(Stored dataset items)
══════════
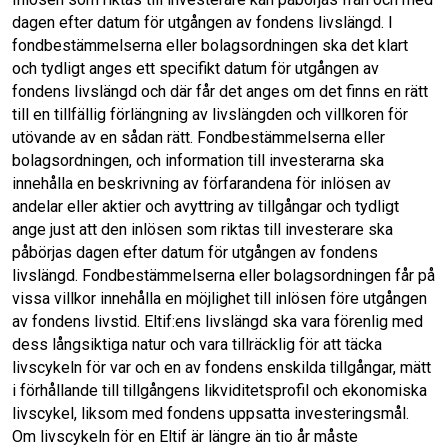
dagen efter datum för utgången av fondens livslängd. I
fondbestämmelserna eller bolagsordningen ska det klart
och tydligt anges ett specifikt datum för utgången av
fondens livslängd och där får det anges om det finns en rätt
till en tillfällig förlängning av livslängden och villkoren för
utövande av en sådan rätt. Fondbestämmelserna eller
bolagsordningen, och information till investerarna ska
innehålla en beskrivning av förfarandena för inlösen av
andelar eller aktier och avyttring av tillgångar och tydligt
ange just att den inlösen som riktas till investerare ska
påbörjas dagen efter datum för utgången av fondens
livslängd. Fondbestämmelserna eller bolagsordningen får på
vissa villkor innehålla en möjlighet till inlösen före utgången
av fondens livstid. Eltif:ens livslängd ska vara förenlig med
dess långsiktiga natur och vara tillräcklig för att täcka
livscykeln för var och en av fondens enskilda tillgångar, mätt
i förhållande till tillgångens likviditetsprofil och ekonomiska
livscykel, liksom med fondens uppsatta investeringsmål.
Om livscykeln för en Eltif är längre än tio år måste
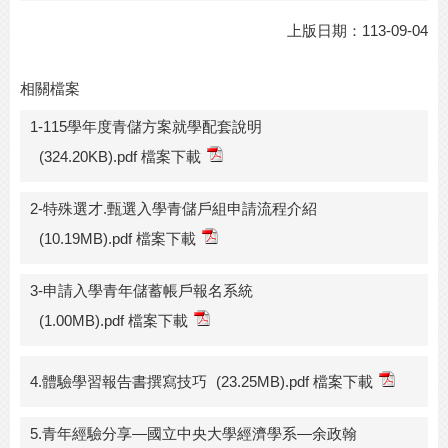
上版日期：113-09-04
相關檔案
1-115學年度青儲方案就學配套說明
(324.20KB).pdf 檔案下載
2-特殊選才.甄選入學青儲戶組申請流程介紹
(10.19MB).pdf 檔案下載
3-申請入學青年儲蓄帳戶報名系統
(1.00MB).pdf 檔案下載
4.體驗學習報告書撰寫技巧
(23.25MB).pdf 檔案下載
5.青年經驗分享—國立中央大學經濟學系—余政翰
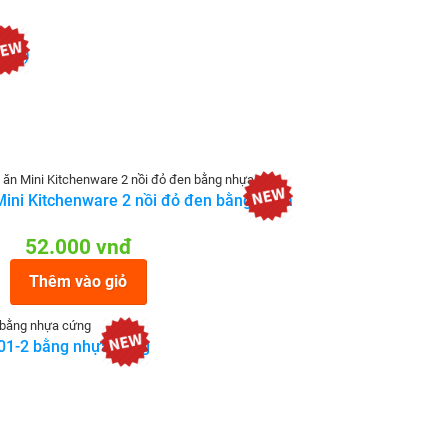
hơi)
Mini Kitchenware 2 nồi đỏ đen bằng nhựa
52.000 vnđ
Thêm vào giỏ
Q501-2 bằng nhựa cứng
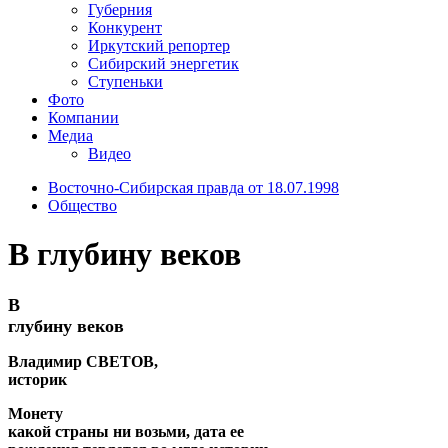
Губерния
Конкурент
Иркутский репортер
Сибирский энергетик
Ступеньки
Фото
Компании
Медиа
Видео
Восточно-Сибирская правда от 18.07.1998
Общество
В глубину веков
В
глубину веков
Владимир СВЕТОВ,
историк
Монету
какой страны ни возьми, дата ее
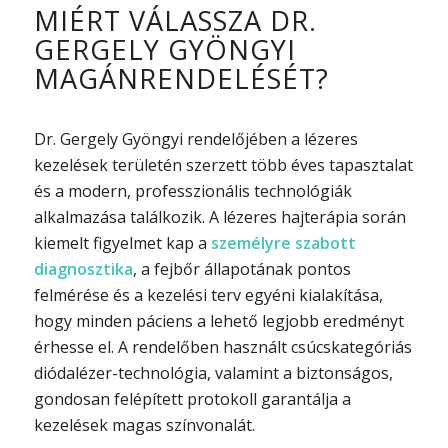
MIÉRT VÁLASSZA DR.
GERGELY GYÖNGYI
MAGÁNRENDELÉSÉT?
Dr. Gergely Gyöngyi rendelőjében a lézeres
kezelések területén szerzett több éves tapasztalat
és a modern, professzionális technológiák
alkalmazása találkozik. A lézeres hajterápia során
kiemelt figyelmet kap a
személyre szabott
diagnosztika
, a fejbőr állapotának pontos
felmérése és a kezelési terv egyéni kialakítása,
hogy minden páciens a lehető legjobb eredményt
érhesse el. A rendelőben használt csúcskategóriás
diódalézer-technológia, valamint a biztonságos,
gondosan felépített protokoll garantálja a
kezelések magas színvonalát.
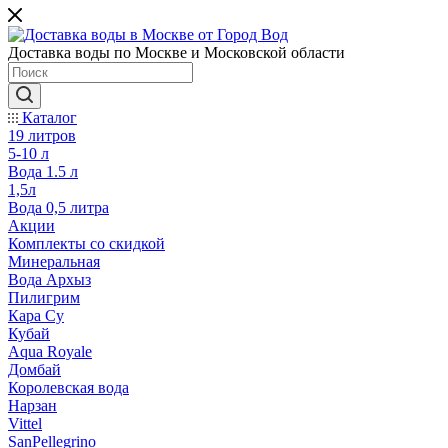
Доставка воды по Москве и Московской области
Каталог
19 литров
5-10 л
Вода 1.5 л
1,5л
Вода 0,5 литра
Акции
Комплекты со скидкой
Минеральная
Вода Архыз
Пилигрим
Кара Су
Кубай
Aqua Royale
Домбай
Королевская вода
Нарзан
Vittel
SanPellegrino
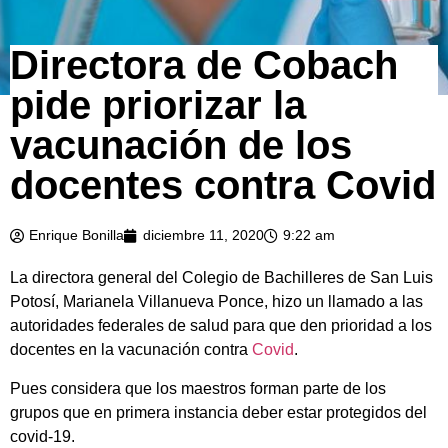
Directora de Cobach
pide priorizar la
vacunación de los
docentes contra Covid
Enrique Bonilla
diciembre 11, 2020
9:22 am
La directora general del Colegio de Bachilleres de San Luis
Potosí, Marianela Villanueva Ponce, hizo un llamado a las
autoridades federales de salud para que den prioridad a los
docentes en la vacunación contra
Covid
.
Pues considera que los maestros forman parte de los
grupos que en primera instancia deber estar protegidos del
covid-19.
══════════
◆ **The task**: Where a line above holds the string "contra", copy that line.

◆ **Solution to this task**:
docentes contra Covid
docentes en la vacunación contra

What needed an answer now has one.